Florida Foreclosure legislation invites bank fraud
Florida proposed legislation – HB 87 and SB 1666 – which backers claim will clear the backlog of foreclosure cases in Florida instead invites bank fraud and creates more problems by putting speed ahead of justice.
The backlog is blamed on foot dragging by homeowners. In reality, banks are to blame due to federal directives to pursue loss mitigation alternatives or by voluntarily slowing down the process to explore settlement options in the interests of both parties and the market.
However long it takes to conclude a foreclosure in Florida, given the magnitude of bank fraud, forgery and abuses that the banks admitted to, we should exempt this category of civil court cases from “time to complete” requirements.

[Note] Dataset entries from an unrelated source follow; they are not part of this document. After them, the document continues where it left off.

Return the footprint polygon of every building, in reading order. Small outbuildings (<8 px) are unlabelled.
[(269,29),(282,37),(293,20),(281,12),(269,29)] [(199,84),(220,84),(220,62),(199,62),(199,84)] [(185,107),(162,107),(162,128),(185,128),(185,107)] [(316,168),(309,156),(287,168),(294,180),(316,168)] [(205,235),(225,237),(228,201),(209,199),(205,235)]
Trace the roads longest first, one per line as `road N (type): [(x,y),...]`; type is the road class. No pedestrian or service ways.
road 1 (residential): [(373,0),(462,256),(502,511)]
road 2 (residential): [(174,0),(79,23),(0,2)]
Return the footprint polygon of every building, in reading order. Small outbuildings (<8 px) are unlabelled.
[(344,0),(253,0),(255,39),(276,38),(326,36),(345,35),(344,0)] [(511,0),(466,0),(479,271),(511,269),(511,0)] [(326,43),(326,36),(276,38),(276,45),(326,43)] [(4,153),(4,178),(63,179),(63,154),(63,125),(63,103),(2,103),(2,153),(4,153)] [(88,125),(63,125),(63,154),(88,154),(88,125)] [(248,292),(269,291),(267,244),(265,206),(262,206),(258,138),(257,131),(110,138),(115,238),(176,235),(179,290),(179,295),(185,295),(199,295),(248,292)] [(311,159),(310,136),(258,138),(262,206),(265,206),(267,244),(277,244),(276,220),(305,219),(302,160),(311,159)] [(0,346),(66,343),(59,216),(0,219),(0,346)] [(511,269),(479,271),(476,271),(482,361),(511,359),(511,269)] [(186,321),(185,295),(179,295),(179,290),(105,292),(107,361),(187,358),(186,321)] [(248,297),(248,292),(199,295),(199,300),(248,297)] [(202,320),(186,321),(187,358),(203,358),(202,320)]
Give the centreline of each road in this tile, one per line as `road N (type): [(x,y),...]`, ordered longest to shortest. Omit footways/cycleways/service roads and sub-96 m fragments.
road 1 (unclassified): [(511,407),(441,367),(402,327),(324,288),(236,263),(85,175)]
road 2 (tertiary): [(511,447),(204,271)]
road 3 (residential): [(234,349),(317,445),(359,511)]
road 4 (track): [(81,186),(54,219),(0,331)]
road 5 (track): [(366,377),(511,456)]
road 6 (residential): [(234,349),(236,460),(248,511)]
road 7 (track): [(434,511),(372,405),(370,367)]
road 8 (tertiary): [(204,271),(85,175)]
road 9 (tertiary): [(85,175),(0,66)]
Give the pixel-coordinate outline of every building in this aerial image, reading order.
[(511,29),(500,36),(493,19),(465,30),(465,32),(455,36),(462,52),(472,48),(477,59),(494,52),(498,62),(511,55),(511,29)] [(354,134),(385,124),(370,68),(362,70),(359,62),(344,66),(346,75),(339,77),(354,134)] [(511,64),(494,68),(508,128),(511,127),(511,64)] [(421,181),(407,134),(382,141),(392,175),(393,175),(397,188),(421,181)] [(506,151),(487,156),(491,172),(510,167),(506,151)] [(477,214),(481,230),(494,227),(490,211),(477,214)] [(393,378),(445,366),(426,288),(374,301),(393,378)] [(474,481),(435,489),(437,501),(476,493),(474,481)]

Public policy decisions should not be based on unverified, incorrect and misleading information, particularly when that data is provided by the same industry that admitted wrongdoing.
The next problem behind any push for foreclosure reform is that the market is improving. Florida home prices have rebounded, due in part to the fact that banks and homeowners are managing the backlog of foreclosures.
Short sales and negotiated resolutions which yield higher returns than faster foreclosures would disappear under the proposed legislation.
Only institutional buyers will win. When they buy in bulk, they exclude Realtors who profit from short sales and other end user transactions. Instead of supporting this legislation, Florida’s Realtors should take California’s lead and oppose attempts to speed up foreclosures.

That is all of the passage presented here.